2023年9月15日(金)

2023年9月15日(金)


『モスクワのジャーナリスト』

モスクワでの歓迎会は非常に礼儀正しいもので、私は落ち着かなくなった。

1991年のソ連は、ものすごい速さで変化していた。
ところが、無神論国家全体が一夜にしてキリスト教に好意を寄せたわけでないことは確かで、私は腹蔵なく意見を交わす対話を望んだ。

米国から来た19人のキリスト教指導者には、崩壊しつつある国でキリスト教がどんな変化をもたらし得るかという難問に答えてほしいと思った。

冷ややかで処しづらいソ連の記者たちが、そうした難題を寄こしてくることを十分に予想していた。

ところがその予想は的外れだった。
モスクワの記者クラブで起きたのは、次のようなことだ。

まず私たち北米のクリスチャンが、小劇場のスポットライトの当たったステージの席に着いた。
「プリズン・フェローシップ・インターナショナル」の、ふだんは無口なロン・ニッケルが、打ち解けた感じでこう口火を切った。

「ウィンストン・チャーチルは、刑務所を見れば、その社会がわかると言いました。
その基準からすると、ソ連も米国も悲劇です。
両国の刑務所は悲惨なものだからです。」

「私は世界中の刑務所に足を運び、社会学者、行動主義者、刑事司法の専門家たちと話をしてきました。
しかし、どうすれば囚人たちを変えられるか、だれも知りません。

でも私たちは信じています。
キリストが一人の人間をすっかり変えることができることを。
そして、そのあふれるほどの証拠を目撃してきました。

■ ■ ■ ■ ■

指示文 1 - 本文抜粋の中で、ロン・ニッケルが話をしてきた相手として挙げている専門家の種類をすべて書き出しなさい。
指示文 2 - モスクワの記者クラブでの出来事を述べた本文抜粋について、最後の文の後から続きを書き継ぎなさい。

■ ■ ■ ■ ■

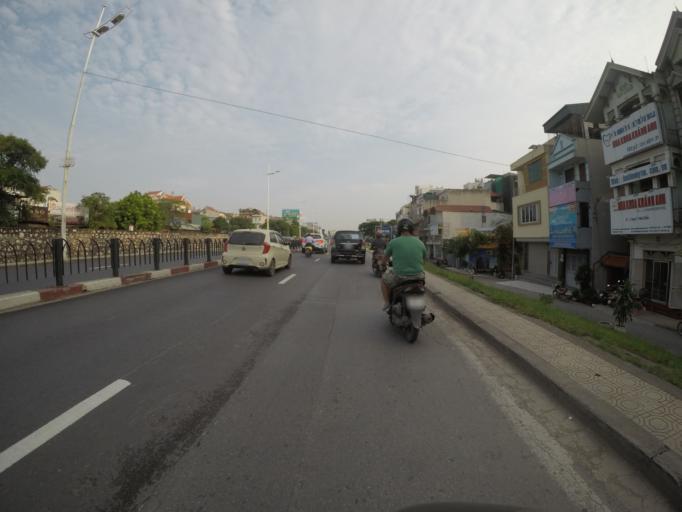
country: VN
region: Ha Noi
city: Tay Ho
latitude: 21.0794
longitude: 105.8192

■ ■ ■ ■ ■

解答 1 - 社会学者、行動主義者、刑事司法の専門家

解答 2 -
イエスご自身も囚人で、処刑されましたが、復活されました。
イエスのおかげで、今や多くの囚人が復活しつつあります。」

それからロンは、21年間に何十回も刑務所に戻った、インドのある囚人に言及した。

悪循環を断てずにいたその犯罪者は、キリストに出会って変わることができた。
法廷で彼の姿を見なくなったことを不思議に思った地元の判事が男の家を訪問し、何があったのかを尋ねると、元囚人は答えて言った。

「人生で初めて、私を赦してくれる人に出会いました。」

会場は静まり返り、その後「冷ややかで処しづらい記者たち」は、私が全く予想もしなかったようなことを行った。
一斉に拍手をしたのだ。

そして、次のような質問をロンに投げかけた。
「その赦しとは何ですか?」
「どうすればそれを見つけることができますか?」
「どうすれば神を知ることができますか?」

後に一人の記者が言った。
「ソ連の記者は囚人に対し特に好意的です。
記者の多くが服役を経験しているからです。」

God Bless You!!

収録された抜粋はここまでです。